Brief :: Only the lines from the one with "1218 594 3491" through the end of the data are wanted, copied exactly.
++++++++
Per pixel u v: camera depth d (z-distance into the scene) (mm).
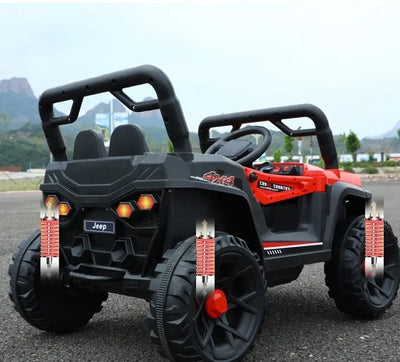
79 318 3604
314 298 4539
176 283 2535
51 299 3430
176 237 2775
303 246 3498
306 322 3797
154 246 2766
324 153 4062
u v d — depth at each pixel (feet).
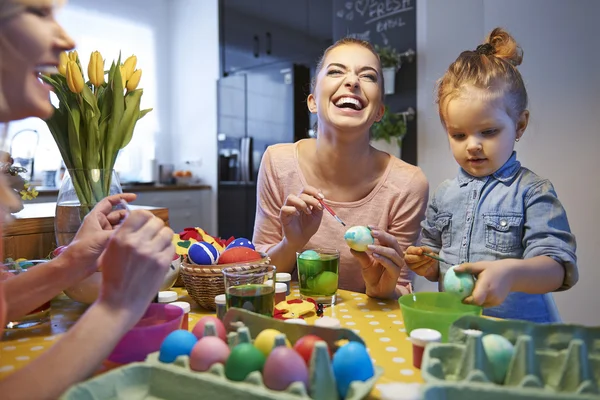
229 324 2.13
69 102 3.45
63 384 1.65
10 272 2.68
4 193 1.91
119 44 13.55
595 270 7.14
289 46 11.74
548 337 1.93
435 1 8.59
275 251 4.00
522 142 7.79
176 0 14.56
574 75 7.18
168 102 14.87
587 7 6.98
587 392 1.65
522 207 3.55
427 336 2.09
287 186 4.67
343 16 10.12
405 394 1.58
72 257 2.43
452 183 4.07
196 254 3.08
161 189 12.47
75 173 3.41
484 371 1.79
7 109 1.86
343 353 1.75
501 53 3.79
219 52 13.42
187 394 1.76
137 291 1.90
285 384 1.65
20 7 1.76
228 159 13.16
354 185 4.49
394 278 3.21
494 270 2.54
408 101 9.02
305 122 11.32
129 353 2.11
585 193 7.17
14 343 2.46
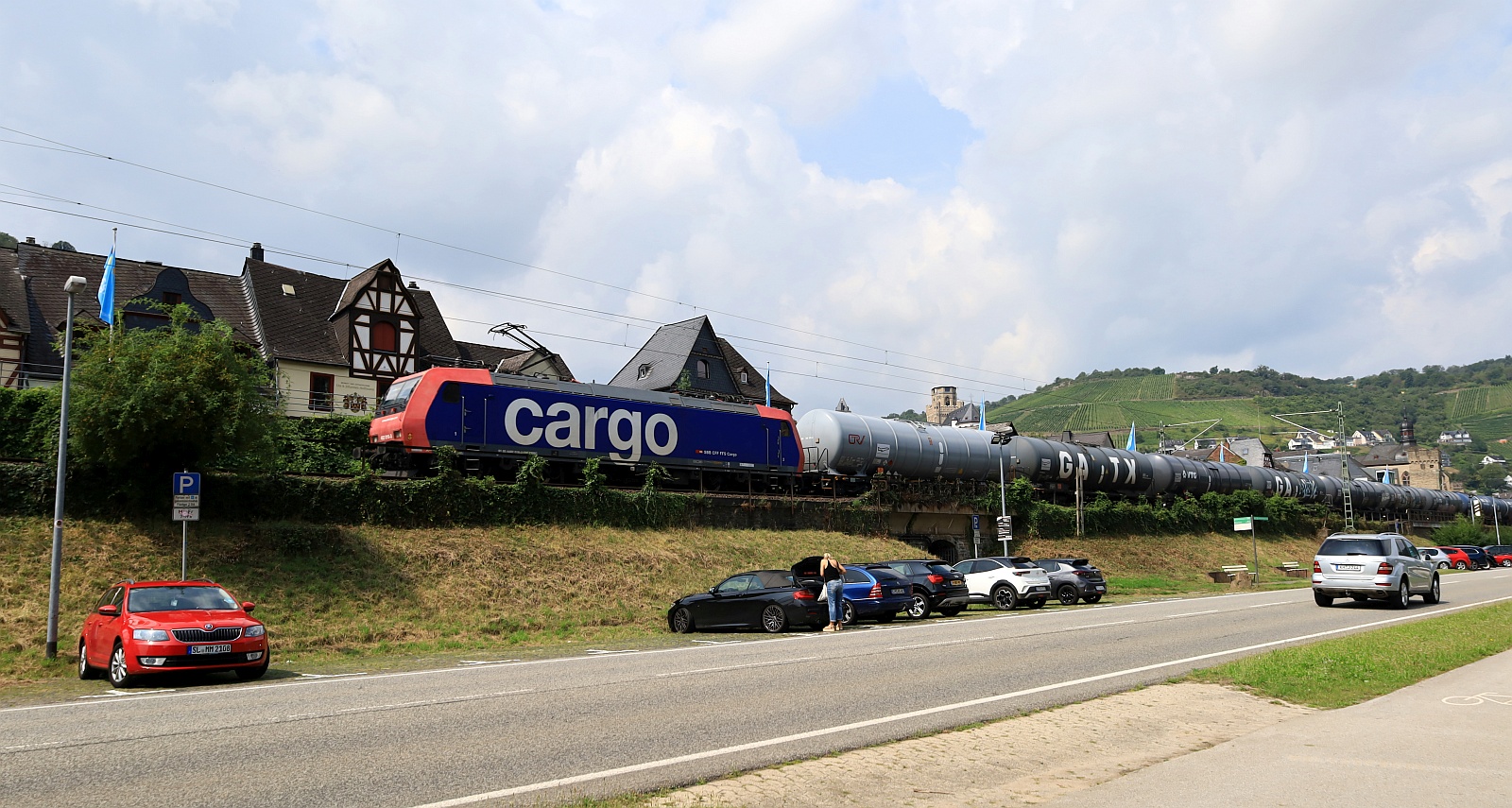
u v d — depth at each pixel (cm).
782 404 6234
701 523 3447
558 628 2269
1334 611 2388
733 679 1232
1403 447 15338
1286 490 7281
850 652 1541
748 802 655
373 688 1209
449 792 681
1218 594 3491
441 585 2411
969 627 2016
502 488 2934
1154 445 18812
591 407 3391
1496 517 10194
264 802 654
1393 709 975
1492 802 627
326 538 2438
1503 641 1585
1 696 1273
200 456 2331
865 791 687
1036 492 5034
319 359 4012
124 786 697
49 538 2144
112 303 2783
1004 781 718
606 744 844
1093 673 1284
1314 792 657
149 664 1329
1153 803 635
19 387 3353
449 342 4747
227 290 4203
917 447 4491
++++++++
Answer to the problem ::
1218 594 3491
441 585 2411
969 627 2016
502 488 2934
1154 445 18812
591 407 3391
1496 517 10194
264 802 654
1393 709 975
1492 802 627
326 538 2438
1503 641 1585
1 696 1273
200 456 2331
865 791 687
1036 492 5034
319 359 4012
124 786 697
49 538 2144
112 303 2783
1004 781 718
606 744 844
1093 673 1284
1314 792 657
149 664 1329
1153 803 635
19 387 3353
449 342 4747
227 290 4203
917 447 4491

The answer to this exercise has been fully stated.